Back to the Middle Ages and the solemnity of the Latin language, but in the context of the English Reformation this time, we moved on to two works by John Sheppard. "Jesu salvator seculi" and "Our father" distinguished themselves by their fundamental minimalism, subtle colors and spiritual dimensions.
A concert of Renaissance music naturally cannot be completed without Thomas Tallis, who enjoyed a long and productive career in 16th century England and is still considered one of the country's most prominent composers. And for sure, the two unfussy nuggets that are "If ye love me" and "Hear the voice and prayer" were absolutely lovely in their straightforward simplicity.

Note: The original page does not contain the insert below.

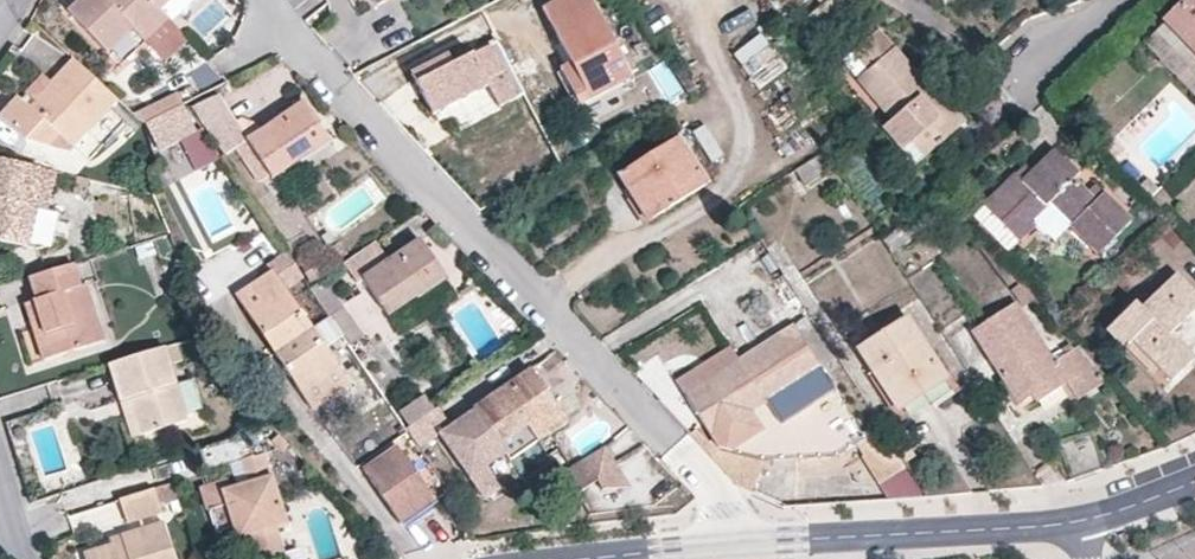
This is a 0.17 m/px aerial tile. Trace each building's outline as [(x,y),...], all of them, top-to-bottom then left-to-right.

We could not hope for a more fitting program conclusion than his earlier votive antiphon "Salve intemerata". Written when Tallis was in his twenties, this motet to the Virgin Mary is a substantial and magnificent treat in terms of technical bravura and musical pleasure, incidentally representing the end of the genre in all its splendor. Blessed with an intricate, perfectly thought-out architecture that includes endlessly long lines and a challengingly wide vocal range, "Salve intemerata" remains one of the pinnacles of medieval English music. In the hands of a choir and a conductor firmly dedicated to Renaissance polyphony, it received the flawlessly grand performance it so deserves.
The sold-out audience refusing to leave, the artists came back for a harmoniously soothing, high flying "Blue Bird" by Irish composer Sir Charles Villiers Stanford, one last moment of pure musical bliss before heading back to the outside world and its cold, crowded and loud reality.